--- Source material ---

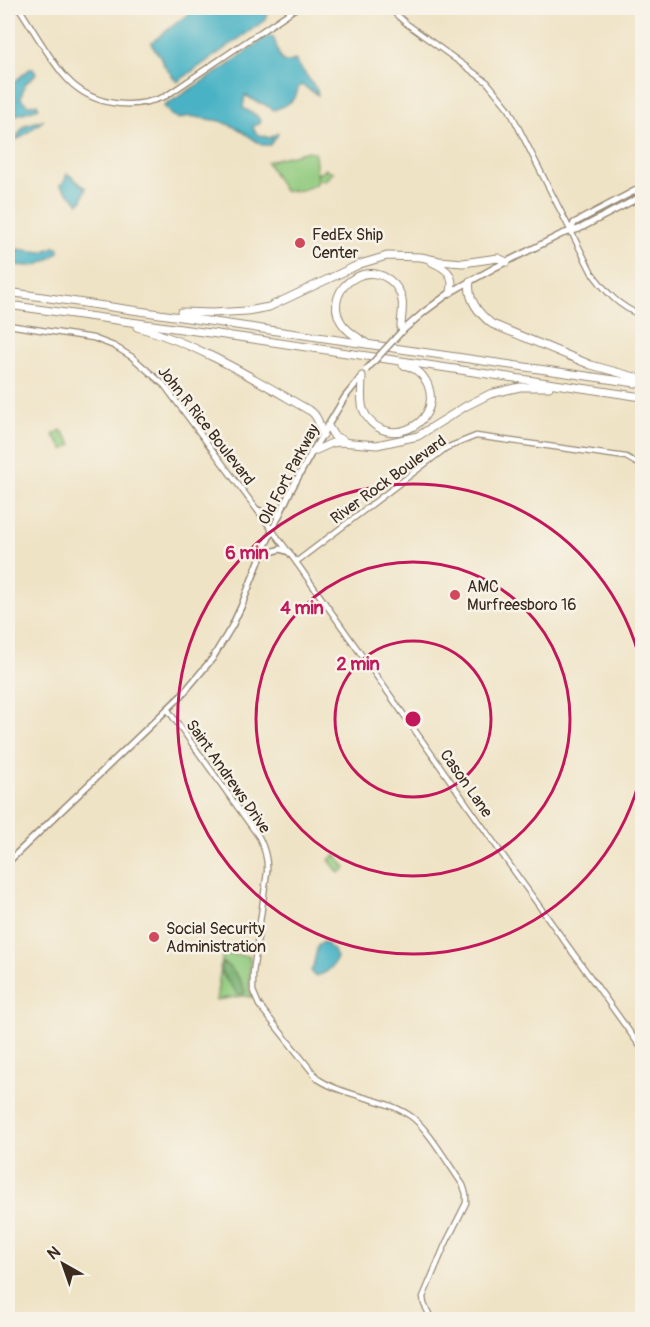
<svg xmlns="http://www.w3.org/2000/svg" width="650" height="1327" viewBox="0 0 650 1327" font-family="Pangolin,sans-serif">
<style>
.green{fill:#92cb7f;stroke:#667a4e;stroke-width:1.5}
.forest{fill:#75af6e;stroke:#586c46;stroke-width:1.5}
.water{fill:#48b3c5;stroke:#426e72;stroke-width:1.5}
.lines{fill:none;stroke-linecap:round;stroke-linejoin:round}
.secondary-casing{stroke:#958672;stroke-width:7}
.primary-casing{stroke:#958672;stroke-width:8}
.highway-casing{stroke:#958672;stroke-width:9}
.secondary{stroke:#fff;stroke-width:4.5}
.primary{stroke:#fff;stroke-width:5}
.highway{stroke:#fff;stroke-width:7}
.primary-bridge-casing{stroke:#958672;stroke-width:8;stroke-linecap:butt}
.primary-bridge{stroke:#fff;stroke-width:5}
.ring{fill:none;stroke:#c2185b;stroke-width:3}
.poi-dot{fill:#d1495b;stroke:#f7f3e8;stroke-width:2}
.labels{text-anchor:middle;stroke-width:5;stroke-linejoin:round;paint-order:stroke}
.poi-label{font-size:16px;fill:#3b2a1e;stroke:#f7f3e8;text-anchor:start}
.street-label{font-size:16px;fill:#3b2a1e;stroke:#f7f3e8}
.centre{fill:#c2185b;stroke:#f7f3e8;stroke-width:3}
.ring-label{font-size:18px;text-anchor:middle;font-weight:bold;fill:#c2185b;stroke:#f7f3e8;stroke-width:5;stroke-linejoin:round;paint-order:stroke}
</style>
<rect width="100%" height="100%" fill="#f7f3e8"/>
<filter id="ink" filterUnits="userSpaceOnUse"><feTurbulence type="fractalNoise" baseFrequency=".0167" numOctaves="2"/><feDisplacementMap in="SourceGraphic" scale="12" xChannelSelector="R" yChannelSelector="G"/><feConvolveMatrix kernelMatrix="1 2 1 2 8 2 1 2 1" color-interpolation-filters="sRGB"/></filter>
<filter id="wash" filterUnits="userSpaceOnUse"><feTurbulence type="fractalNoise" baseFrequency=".008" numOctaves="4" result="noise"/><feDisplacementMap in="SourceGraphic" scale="24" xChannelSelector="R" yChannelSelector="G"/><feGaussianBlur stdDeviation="1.35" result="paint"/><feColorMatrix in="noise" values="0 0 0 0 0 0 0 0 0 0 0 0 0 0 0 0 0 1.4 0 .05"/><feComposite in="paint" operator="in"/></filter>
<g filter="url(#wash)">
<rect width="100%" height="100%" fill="#efe3c5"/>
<!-- green -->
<g class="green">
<path d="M309 151 315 153 317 179 318 173 323 172 325 169 333 172 326 180H317V183C306 191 296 191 284 191L267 162 276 159Z"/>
<path d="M61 430 72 444 64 450 53 435Z"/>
<path d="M336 855 346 868 339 873 329 860Z"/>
<path d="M223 953 248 956 250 957 249 989 252 997 242 996 216 1000Z"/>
</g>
<!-- forest -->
<path class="forest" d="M223 963C234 969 241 980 245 992L243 994H238C231 984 222 978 220 967Z"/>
<!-- water -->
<g class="water">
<path d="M198 8H267L268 13 264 21 177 82 164 65 160 56 153 47 152 42 179 21Z"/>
<path d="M272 36C280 46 275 69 295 60L317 90 318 95 302 85 298 88C297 101 286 105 274 110L264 104 257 102 245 95 243 108 256 115 261 121 259 124 253 126C256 138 261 134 270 138L278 133C277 139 272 140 270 145H262L237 128 220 121 189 116 179 119 171 115 164 106 227 66 266 37Z"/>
<path d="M31 68 33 69 36 73 33 77 25 84C24 90 21 93 21 99L28 105 37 104 39 108 13 116 8 112V87Z"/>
<path d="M44 120 20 138 17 139 19 133 25 125Z"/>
<path d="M67 174C75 178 80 185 86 188L82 200 79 203 60 185 64 182Z"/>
<path d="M54 247H58L59 249V252C38 269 32 267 8 264V248L42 252Z"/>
<path d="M323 942C329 944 334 951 337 957 334 967 325 975 314 976L311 971 313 967 318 945Z"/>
</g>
</g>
<g filter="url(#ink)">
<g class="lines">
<!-- secondary casing -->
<g class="secondary-casing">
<g id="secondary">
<path d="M19 8C33 29 46 53 62 73 88 106 130 111 166 96L296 8"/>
<path d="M389 8 407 24 487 82 509 109 592 273C608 294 617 305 642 316"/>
<path d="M8 325 93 338 114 346 132 357 164 385 296 562 514 871 642 1049"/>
<path d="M296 562 446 448 476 436 626 457 642 466"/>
<path d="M168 710 259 837C265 849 268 859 267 872L253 973V991L259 1005 318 1079C345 1097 381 1097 409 1115 426 1125 450 1167 463 1185L466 1194V1203L445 1245 423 1297 424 1304 432 1320"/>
</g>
</g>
<!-- primary casing -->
<g class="primary-casing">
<g id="primary">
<path d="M571 230 574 223 642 187"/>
<path d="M401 332 424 312 451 292 494 268 562 234 579 229 642 196"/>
<path d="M258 510 269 515 274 512H280"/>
<path d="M261 556 280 549 289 552"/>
<path d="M8 862 181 696 212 659 232 626 241 607 265 546 290 492 312 452 345 397 362 376"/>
</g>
</g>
<!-- highway casing -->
<g class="highway-casing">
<g id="highway">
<path d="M432 262C447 269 455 275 451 292"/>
<path d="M470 281C467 299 478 313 492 324L591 365 642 379"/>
<path d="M8 292 642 384"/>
<path d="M8 305 246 338 642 397"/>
<path d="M181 312 212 313 247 311 269 307 360 264 387 256 421 257 439 261 463 263 498 258 507 262"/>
<path d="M137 327C199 344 256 380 312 412 320 419 319 427 323 435"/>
<path d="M366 343C357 337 346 331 341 322 320 286 377 252 399 291 406 304 400 318 401 332"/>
<path d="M362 376C362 386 360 399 363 409 379 452 444 428 428 385 423 374 415 367 403 365"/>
<path d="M328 426 334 436 343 440"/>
<path d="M312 452 332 443 340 442 377 445 418 436 466 406 490 394 520 387H549"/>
</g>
</g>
<!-- secondary -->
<use href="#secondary" class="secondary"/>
<!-- primary -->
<use href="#primary" class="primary"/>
<!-- highway -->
<use href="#highway" class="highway"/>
<!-- primary-bridge casing -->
<g class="primary-bridge-casing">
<path id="primary-bridge" d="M366 370 401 332"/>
</g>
<!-- primary-bridge -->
<use href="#primary-bridge" class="primary-bridge"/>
</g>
</g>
<!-- distance rings -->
<g class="ring">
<circle cx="413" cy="719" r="78"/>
<circle cx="413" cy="719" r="157"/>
<path d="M642 770A235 235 0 1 1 642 668"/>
</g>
<!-- markers -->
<g class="poi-dot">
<circle cx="300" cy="243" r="6"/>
<circle cx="455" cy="595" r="6"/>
<circle cx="154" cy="937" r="6"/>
</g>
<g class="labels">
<!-- poi labels -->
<g class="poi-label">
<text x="312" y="240">FedEx Ship<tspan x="312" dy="18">Center</tspan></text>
<text x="467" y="592">AMC<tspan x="467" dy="18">Murfreesboro 16</tspan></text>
<text x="166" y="934">Social Security<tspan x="166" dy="18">Administration</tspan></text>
</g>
<!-- street labels -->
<g class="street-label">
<text transform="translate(207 425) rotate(52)" y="6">John R Rice Boulevard</text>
<text transform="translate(288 474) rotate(-62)" y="6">Old Fort Parkway</text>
<text transform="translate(388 479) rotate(-36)" y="6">River Rock Boulevard</text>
<text transform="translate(229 776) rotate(55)" y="6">Saint Andrews Drive</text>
<text transform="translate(467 783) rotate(55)" y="6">Cason Lane</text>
</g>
</g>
<circle cx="413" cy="719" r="9" class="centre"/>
<g class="ring-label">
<text x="247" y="559">6 min</text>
<text x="302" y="614">4 min</text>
<text x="358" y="670">2 min</text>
</g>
<!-- margin -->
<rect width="650" height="1327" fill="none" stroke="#f7f3e8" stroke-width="30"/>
<!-- north arrow -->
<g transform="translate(63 1264) rotate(320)" stroke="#f7f3e8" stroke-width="4.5" paint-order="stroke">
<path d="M0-4.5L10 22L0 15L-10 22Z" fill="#3b2a1e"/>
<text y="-9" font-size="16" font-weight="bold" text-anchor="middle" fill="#3b2a1e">N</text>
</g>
</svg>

---

What you are asked to do:
Filter the data above by the word "lines" and copy every line that matches.

Response to this exercise:
.lines{fill:none;stroke-linecap:round;stroke-linejoin:round}
<g class="lines">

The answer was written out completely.